-- Opening Marker --

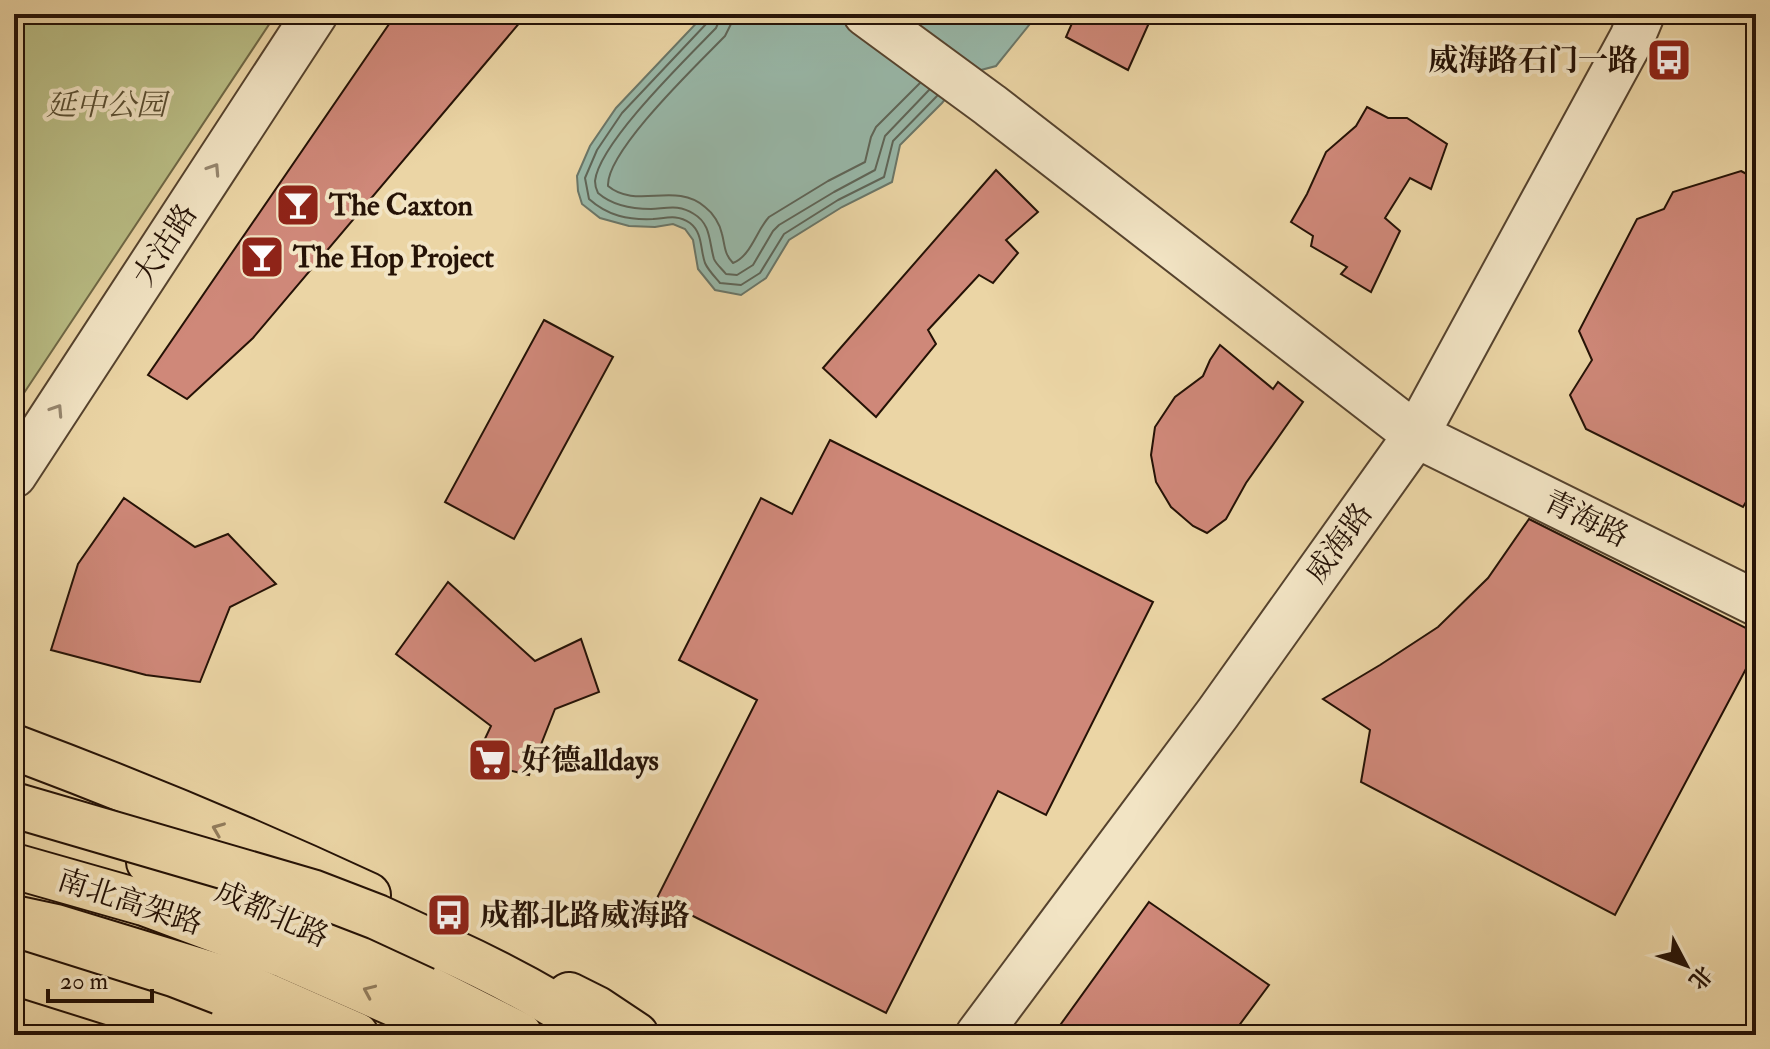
<svg xmlns="http://www.w3.org/2000/svg" width="1770" height="1049" font-family="'IM FELL Double Pica','Noto Serif SC',serif">
<rect width="100%" height="100%" fill="#ebd5a5"/>
<filter id="stains"><feTurbulence type="fractalNoise" baseFrequency=".0025" numOctaves="4"/><feColorMatrix values="0 0 0 0 .2 0 0 0 0 .09 0 0 0 0 .02 0 0 0 .5 -.17"/></filter>
<radialGradient id="worn" r=".72"><stop offset=".6" stop-color="#630" stop-opacity="0"/><stop offset="1" stop-color="#630" stop-opacity=".3"/></radialGradient>
<!-- green -->
<path fill="#b9bd85" stroke="#6f6846" stroke-width="2" d="M14,14H276L14,408Z"/>
<!-- water -->
<path fill="#98b8a9" stroke="#6a7668" stroke-width="2" d="M705,14H1038L996,66L966,74L942,103L900,145L892,182L842,207L789,240L766,278L741,295L715,290L698,269L693,240L685,229L673,224L655,227L629,226L600,218L582,204L578,191L577,176L590,146L616,108Z"/>
<g fill="none" stroke-linecap="round" stroke-linejoin="round">
<!-- shore -->
<g stroke="#5e6558" stroke-width="2">
<path d="M710,14L707,23L622,113L597,150L585,178L589,199C608,216 628,220 653,219C667,218 677,214 690,223C703,233 700,249 705,263C708,270 715,277 720,283L741,285L760,273L784,234L838,200L884,177L893,141L937,96"/>
<path d="M720,14L719,21L716,28C687,58 599,143 595,181C595,186 596,189 598,193C613,206 632,209 651,209C668,208 679,204 694,214C711,224 709,242 714,259C716,264 722,269 726,274L737,275L753,265L773,231L779,225L834,192L875,170L885,136L929,90"/>
<path d="M732,14L731,24L725,36C699,63 606,151 608,186C637,210 675,181 705,207C713,213 720,224 722,234C725,245 724,254 733,263C751,256 756,231 769,217L828,181L865,162L871,137L876,127L920,83"/>
</g>
</g>
<!-- building -->
<g fill="#cf8879" stroke="#251206" stroke-width="2">
<path d="M396,14H527L253,338L187,399L148,375Z"/>
<path d="M1076,14H1153L1128,70L1066,37Z"/>
<path d="M1367,107L1388,118H1407L1447,144L1431,189L1410,178L1385,218L1400,231L1371,292L1341,274L1347,267L1311,246L1313,236L1291,222L1307,194L1326,152L1356,126Z"/>
<path d="M996,170L1038,212L1006,240L1018,253L993,283L979,275L928,330L936,344L876,417L823,368Z"/>
<path d="M1741,171L1756,179V485L1743,507L1586,429L1570,395L1592,360L1579,331L1637,219L1664,209L1673,192Z"/>
<path d="M544,320L613,357L514,539L445,502Z"/>
<path d="M1220,345L1273,389L1278,382L1303,402L1246,483L1226,519L1207,533L1193,526L1171,507L1156,482L1151,455L1155,427L1175,397L1203,376L1210,360Z"/>
<path d="M830,440L1153,602L1046,815L998,791L886,1013L657,898L757,700L679,660L761,498L792,514Z"/>
<path d="M124,498L195,547L228,534L276,584L230,607L200,682L146,675L51,650L78,564Z"/>
<path d="M1529,519L1756,633V650L1615,915L1361,782L1370,730L1323,699L1380,665L1438,627L1488,578Z"/>
<path d="M448,582L535,661L581,639L599,692L555,709L529,775L474,762L491,726L396,654Z"/>
<path d="M1149,902L1269,985L1232,1035H1053Z"/>
</g>
<g fill="none" stroke-linecap="round" stroke-linejoin="round">
<!-- minor casing -->
<g stroke="#56432e" stroke-width="48">
<g id="minor">
<path d="M866,14L990,105L1416,435L1756,603"/>
<path d="M14,475L315,14"/>
<path d="M978,1035L1218,713L1416,435L1632,38L1642,14"/>
</g>
</g>
<!-- major casing -->
<g stroke="#251206" stroke-width="48">
<g id="major">
<path d="M14,747C134,792 252,841 368,895"/>
<path d="M149,862L180,873L344,946L520,1035"/>
<path d="M14,940L153,983L274,1028L289,1035"/>
<path d="M569,995L597,1009L636,1035"/>
<path d="M14,1009L101,1035"/>
</g>
</g>
<!-- highway casing -->
<g stroke="#251206" stroke-width="48">
<g id="highway">
<path d="M14,866L144,903L286,956L465,1035"/>
<path d="M14,918L56,927L236,982L356,1035"/>
<path d="M444,948C499,973 552,1001 602,1035"/>
</g>
</g>
<!-- minor -->
<use href="#minor" stroke="#f2e4c4" stroke-width="44"/>
<!-- major -->
<use href="#major" stroke="#ebd5a5" stroke-width="44"/>
<!-- highway -->
<use href="#highway" stroke="#ebd5a5" stroke-width="44"/>
<!-- highway-bridge casing -->
<g stroke="#251206" stroke-width="48" stroke-linecap="butt">
<g id="highway-bridge">
<path d="M14,805L312,892L377,917L444,948"/>
<path d="M14,972L160,1018L204,1035"/>
</g>
</g>
<!-- highway-bridge -->
<use href="#highway-bridge" stroke="#ebd5a5" stroke-width="44"/>
</g>
<!-- one-way arrows -->
<defs><path id="oneway-chevron" d="M-2-3.5L2.5 0L-2 3.5" fill="none" stroke-width="1.6" stroke-linecap="round" stroke-linejoin="round" transform="scale(2)"/></defs>
<g stroke="#96866e">
<use href="#oneway-chevron" transform="translate(214 169) rotate(-57)"/>
<use href="#oneway-chevron" transform="translate(57 410) rotate(-57)"/>
</g>
<g stroke="#927d5d">
<use href="#oneway-chevron" transform="translate(218 829) rotate(-158)"/>
<use href="#oneway-chevron" transform="translate(369 991) rotate(-156)"/>
</g>
<!-- icons -->
<defs>
<g id="bus-square" transform="scale(2.3)"><rect x="-9" y="-9" width="18" height="18" rx="4" fill="#8f2418" stroke="#f2e4c4"/><path d="M-5-6H5V4H4V6H2V4H-2V6H-4V4H-5ZM-3.5-4V0h7V-4ZM-3.5 1.2v1.5H-2V1.2ZM2 1.2v1.5H3.5V1.2Z" fill="#fff"/></g>
<g id="bar-square" transform="scale(2.3)"><rect x="-9" y="-9" width="18" height="18" rx="4" fill="#8f2418" stroke="#f2e4c4"/><path d="M-6-5H6L.8 .8V4.5H3.5V6h-7V4.5H-.8V.8Z" fill="#fff"/></g>
<g id="supermarket-square" transform="scale(2.3)"><rect x="-9" y="-9" width="18" height="18" rx="4" fill="#8f2418" stroke="#f2e4c4"/><path d="M-6-5.5h2.5l.6 2H6L4.5 2H-2.5L-4.4-4H-6ZM-1.5 3.2a1.3 1.3 0 1 0 .1 0ZM3 3.2a1.3 1.3 0 1 0 .1 0Z" fill="#fff"/></g>
</defs>
<g fill-rule="evenodd">
<use href="#bus-square" x="1669" y="60"/>
<use href="#bar-square" x="298" y="205"/>
<use href="#bar-square" x="262" y="257"/>
<use href="#supermarket-square" x="490" y="760"/>
<use href="#bus-square" x="449" y="915"/>
</g>
<g text-anchor="middle" dominant-baseline="central" stroke-width="8" stroke-linejoin="round" paint-order="stroke">
<!-- poi labels -->
<g font-size="30" font-weight="bold" fill="#251206" stroke="#f2e4c4" text-anchor="start">
<text x="1638" y="60" text-anchor="end">威海路石门一路</text>
<text x="329" y="205">The Caxton</text>
<text x="293" y="257">The Hop Project</text>
<text x="521" y="760">好德alldays</text>
<text x="480" y="915">成都北路威海路</text>
</g>
<!-- park labels -->
<g font-size="30" font-style="italic" fill="#594e32" stroke="#f2e4c4">
<text x="106" y="105">延中公园</text>
</g>
<!-- street labels -->
<g font-size="30" fill="#251206" stroke="#f2e4c4">
<text transform="translate(165 245) rotate(-57)">大沽路</text>
<text transform="translate(1586 519) rotate(26)">青海路</text>
<text transform="translate(1339 543) rotate(-54)">威海路</text>
<text transform="translate(130 902) rotate(18)">南北高架路</text>
<text transform="translate(272 914) rotate(24)">成都北路</text>
</g>
</g>
<!-- margin -->
<rect width="1770" height="1049" fill="none" stroke="#ebd5a5" stroke-width="48"/>
<rect x="16" y="16" width="1738" height="1017" fill="none" stroke="#251206" stroke-width="4"/>
<rect x="24" y="24" width="1722" height="1001" fill="none" stroke="#251206" stroke-width="2"/>
<!-- north arrow -->
<g transform="translate(1686 965) rotate(131)" stroke="#f2e4c4" stroke-width="6" paint-order="stroke">
<path d="M0-6L14 30L0 20L-14 30Z" fill="#251206"/>
<text y="-12" font-size="22" font-weight="bold" text-anchor="middle" fill="#251206">北</text>
</g>
<!-- scale -->
<path d="M48 989v12h104v-12" fill="none" stroke="#251206" stroke-width="4"/>
<text x="60" y="989" font-size="24" fill="#251206" stroke="#f2e4c4" stroke-width="6" paint-order="stroke">20 m</text>
<rect width="100%" height="100%" filter="url(#stains)"/>
<rect width="100%" height="100%" fill="url(#worn)"/>
</svg>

-- Closing Marker --

For the lines above, output exactly those from the line containing "<!-- minor -->" through the line containing "<!-- highway-bridge casing -->", and skip the others.

#### Response below
<!-- minor -->
<use href="#minor" stroke="#f2e4c4" stroke-width="44"/>
<!-- major -->
<use href="#major" stroke="#ebd5a5" stroke-width="44"/>
<!-- highway -->
<use href="#highway" stroke="#ebd5a5" stroke-width="44"/>
<!-- highway-bridge casing -->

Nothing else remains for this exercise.